“Eternity and Time: two entirely separate things, we explain, ‘the one having its being in the everlasting kind, the other in the realm of process, in our own universe’. … What then does Eternity mean to those who describe it as something different from Time? … What definition are we to give to Eternity? … It must be at once something in the nature of unity and yet a notion compact of diversity, of a kind. … We sum all into a collected unity once more, a sore life in the Supreme; … a life never varying, nor becoming what it previously was, the thing immutable itself, broken by no interval; and knowing this, we know Eternity.” ~Plotinus
Eternity and Time
Plotinus’ explanation of time and eternity is difficult to follow and the above quote is only a small part of it. The basic idea is really simple. Most people tent to relate the two words and think that Eternity simply means a very long time. A length of time so great that it cannot be measured. But that is not correct. Eternity is not a measurement of time, but a complete denial of it. In short, in a place where eternity exists, time cannot. Likewise, in a place where time rules, eternity cannot dwell. So what are they?

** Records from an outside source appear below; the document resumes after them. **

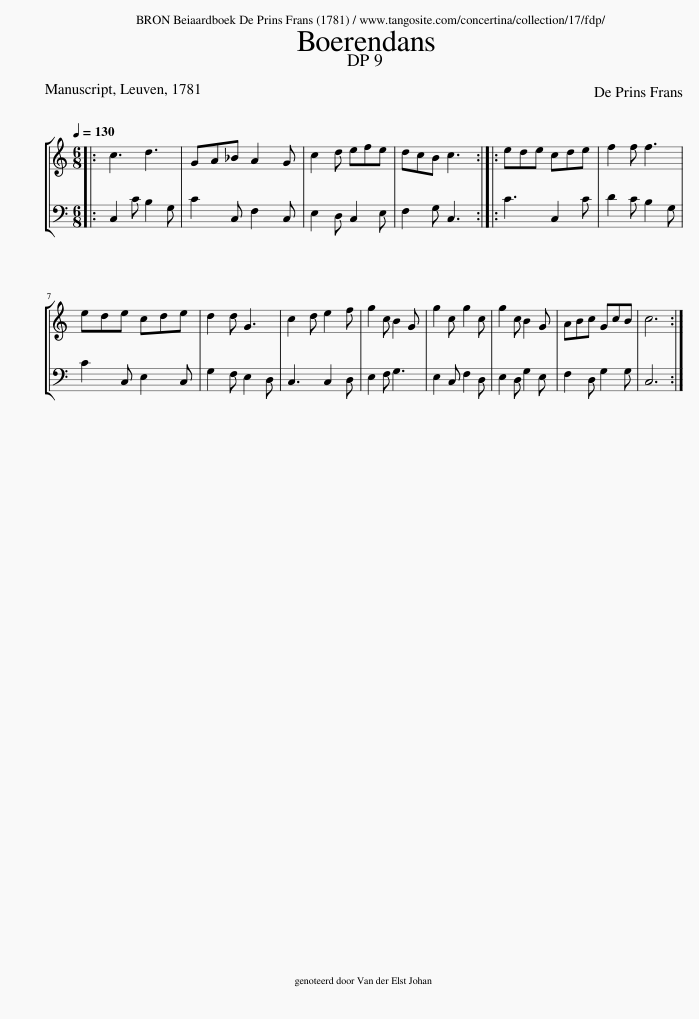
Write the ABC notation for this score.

X:1
%%score [ 1 2 ]
L:1/8
Q:1/4=130
M:6/8
I:linebreak $
K:C
V:1 treble
V:2 bass
V:1
|: c3 d3 | GA_B A2 G | c2 d efe | dcB c3 :: ede cde | %5
 f2 f f3 |$ ede cde | d2 d G3 | c2 d e2 f | g2 c B2 G | %10
 g2 c g2 c | g2 c B2 G | ABc GcB | c6 :| %14
V:2
|: C,2 C B,2 G, | C2 C, F,2 C, | E,2 D, C,2 E, | F,2 G, C,3 :: C3 C,2 C | %5
 D2 C B,2 G, |$ C2 C, E,2 C, | G,2 F, E,2 D, | C,3 C,2 D, | E,2 F, G,3 | %10
 E,2 C, F,2 D, | E,2 D, G,2 E, | F,2 D, G,2 G, | C,6 :| %14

Plotinus goes through a long explanation of why eternity cannot be considered repose simply because time is often thought of as measuring movement. It would mean that the eternal cannot move, yet there are eternal principles or forces that are in constant motion. Eternity is not divisible, while time is. We can break up a year into months, months into weeks, weeks into days and so on. We cannot do that with eternity. You cannot have a half-eternity, or a tenth of eternity. That turns eternity into a large amount of time, and that is not what it is. You might even think of it as anti-time, a force that opposes time and all it stands for.
While eternity is difficult to grasp, time is not. It is actually quite simple. Time is not a way of measuring movement, but of change. It is that simple. Movement may be a type of change, but eternal movement is not changing and therefore not subject to time. Movement that changes is subject to time. Anything that changes is subject to time. In a realm of time, thing grow old and die. Under the control of time, things rot away and are replaced with other things. This is quite different from being eternal.
The Strange Paradox of Time
We often here, with regard to time, that we can only function in the present, not in the past, and not in the future. But science has proven that wrong.
While it may be only a fraction of a second, it takes a certain amount of time for the knowledge of an event to register on our brain and for the brain to react to it. This means that while we are reacting in the present, we are reacting to the past. We touch a hot stove, then feel the burn, then react by pulling the hand away. We are reacting to a past event. We always react to a past event. Even a person who is psychic and can see future events is not reacting to the present, but to the future. And what is the present exactly?
Science cannot agree on how long the present is. Even to say that defies the concept of the present. Some say it is about 200 milliseconds: the time it takes for an event to register on the brain. Other say we perceive the present as being about two or three seconds long. But perception is often not reality. We have electronic timers now that an break seconds us into nanoseconds. A nanosecond is one billionth of a second. Logically, if a devise can count nanoseconds, then what happened one nanosecond ago is in the past, not the present. So by the time our brain is aware of something, it is in the past. This is the strange realm of time we have to deal with in the world of matter. In the spiritual realms, there is no time, only eternity.